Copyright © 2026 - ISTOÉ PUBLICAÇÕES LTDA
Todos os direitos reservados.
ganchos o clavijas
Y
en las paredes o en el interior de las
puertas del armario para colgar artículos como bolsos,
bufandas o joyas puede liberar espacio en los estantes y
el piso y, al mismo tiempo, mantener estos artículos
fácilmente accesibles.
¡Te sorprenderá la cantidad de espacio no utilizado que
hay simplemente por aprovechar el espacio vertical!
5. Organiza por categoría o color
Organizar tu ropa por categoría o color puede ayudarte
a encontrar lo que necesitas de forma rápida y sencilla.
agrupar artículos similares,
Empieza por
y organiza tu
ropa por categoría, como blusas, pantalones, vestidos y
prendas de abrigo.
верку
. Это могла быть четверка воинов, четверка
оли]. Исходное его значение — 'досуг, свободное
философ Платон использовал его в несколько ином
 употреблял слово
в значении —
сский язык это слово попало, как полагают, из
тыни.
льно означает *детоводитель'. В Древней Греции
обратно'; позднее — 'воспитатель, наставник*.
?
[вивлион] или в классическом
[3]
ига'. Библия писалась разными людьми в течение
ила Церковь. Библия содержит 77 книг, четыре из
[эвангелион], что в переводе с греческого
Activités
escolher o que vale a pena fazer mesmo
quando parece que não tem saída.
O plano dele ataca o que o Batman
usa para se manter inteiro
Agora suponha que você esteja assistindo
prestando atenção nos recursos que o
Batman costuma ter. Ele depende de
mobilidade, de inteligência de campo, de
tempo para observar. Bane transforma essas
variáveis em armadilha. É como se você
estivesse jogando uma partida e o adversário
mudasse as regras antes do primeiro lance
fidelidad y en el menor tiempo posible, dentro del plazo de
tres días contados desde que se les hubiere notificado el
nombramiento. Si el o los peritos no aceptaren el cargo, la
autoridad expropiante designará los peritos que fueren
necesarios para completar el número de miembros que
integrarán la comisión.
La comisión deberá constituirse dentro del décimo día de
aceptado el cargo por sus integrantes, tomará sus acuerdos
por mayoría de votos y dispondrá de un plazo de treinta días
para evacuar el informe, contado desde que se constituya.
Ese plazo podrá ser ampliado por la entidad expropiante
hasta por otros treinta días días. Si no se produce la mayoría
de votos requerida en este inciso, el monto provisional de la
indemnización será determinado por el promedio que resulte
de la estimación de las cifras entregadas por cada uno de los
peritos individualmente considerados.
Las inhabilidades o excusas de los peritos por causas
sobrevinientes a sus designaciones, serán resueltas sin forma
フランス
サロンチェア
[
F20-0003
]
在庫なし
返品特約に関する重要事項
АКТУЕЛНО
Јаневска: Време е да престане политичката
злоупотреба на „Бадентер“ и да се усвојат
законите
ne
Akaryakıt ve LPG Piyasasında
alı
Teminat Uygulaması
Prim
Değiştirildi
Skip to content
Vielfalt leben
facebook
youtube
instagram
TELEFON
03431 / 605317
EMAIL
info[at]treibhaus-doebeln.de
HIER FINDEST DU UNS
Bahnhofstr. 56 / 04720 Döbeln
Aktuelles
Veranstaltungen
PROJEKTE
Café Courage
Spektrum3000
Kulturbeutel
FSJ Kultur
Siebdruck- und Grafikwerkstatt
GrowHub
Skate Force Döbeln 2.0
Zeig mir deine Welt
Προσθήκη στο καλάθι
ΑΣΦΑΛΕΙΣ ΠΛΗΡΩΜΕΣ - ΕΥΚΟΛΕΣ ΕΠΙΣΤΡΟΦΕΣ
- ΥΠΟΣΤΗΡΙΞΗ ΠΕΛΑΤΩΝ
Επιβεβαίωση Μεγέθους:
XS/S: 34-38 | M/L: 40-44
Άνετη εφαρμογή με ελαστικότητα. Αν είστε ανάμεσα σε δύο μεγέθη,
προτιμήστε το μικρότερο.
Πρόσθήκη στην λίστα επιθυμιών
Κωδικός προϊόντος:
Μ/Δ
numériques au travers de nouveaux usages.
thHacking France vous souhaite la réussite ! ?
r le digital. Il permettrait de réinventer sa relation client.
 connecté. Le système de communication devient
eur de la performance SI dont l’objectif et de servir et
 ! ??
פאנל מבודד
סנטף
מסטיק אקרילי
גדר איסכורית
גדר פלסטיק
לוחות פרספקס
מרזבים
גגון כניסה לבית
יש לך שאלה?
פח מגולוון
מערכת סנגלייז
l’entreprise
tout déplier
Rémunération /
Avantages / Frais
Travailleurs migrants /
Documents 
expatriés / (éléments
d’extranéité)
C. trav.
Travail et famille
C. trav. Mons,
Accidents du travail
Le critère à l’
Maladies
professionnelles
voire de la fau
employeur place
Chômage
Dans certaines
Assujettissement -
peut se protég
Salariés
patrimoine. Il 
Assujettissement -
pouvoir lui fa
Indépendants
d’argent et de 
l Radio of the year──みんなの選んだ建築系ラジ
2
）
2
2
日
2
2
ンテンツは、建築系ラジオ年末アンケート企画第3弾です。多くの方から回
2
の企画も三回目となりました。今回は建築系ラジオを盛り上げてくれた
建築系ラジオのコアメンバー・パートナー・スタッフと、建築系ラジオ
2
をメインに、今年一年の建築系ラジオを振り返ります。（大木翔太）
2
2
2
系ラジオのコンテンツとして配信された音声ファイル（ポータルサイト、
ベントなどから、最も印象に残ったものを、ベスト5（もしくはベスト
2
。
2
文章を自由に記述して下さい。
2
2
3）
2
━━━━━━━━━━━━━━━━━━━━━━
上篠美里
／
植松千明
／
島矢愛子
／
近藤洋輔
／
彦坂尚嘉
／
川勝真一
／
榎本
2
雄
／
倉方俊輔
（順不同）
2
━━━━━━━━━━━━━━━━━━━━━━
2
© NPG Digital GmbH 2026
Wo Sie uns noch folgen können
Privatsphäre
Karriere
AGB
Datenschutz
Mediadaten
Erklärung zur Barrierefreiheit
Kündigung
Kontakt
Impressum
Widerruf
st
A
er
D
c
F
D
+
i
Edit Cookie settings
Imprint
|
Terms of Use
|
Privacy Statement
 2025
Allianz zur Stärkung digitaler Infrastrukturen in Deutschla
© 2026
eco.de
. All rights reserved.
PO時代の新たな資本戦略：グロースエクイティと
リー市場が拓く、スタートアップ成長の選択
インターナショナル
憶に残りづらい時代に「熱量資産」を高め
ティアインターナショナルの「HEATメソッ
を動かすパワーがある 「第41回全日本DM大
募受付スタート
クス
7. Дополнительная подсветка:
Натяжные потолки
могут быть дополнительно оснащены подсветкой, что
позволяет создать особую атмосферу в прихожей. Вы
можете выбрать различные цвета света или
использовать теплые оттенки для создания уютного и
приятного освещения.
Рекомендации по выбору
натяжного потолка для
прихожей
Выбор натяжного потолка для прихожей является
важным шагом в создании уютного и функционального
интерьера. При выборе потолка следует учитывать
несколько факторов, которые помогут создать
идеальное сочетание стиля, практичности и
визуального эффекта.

▬▬▬

How to complete this task: Find the string "para" in the listing and return every line that holds it.

Written answer:
puertas del armario para colgar artículos como bolsos,
usa para se manter inteiro
tempo para observar. Bane transforma essas
necesarios para completar el número de miembros que
para evacuar el informe, contado desde que se constituya.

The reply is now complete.